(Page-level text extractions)
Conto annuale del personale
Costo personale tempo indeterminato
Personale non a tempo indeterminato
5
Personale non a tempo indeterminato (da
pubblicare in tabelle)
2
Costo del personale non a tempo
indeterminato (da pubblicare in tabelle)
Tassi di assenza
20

__Work request__
Reproduce every line of the material above verbatim, in its original order and with no changes.

__Task output__
Conto annuale del personale
Costo personale tempo indeterminato
Personale non a tempo indeterminato
5
Personale non a tempo indeterminato (da
pubblicare in tabelle)
2
Costo del personale non a tempo
indeterminato (da pubblicare in tabelle)
Tassi di assenza
20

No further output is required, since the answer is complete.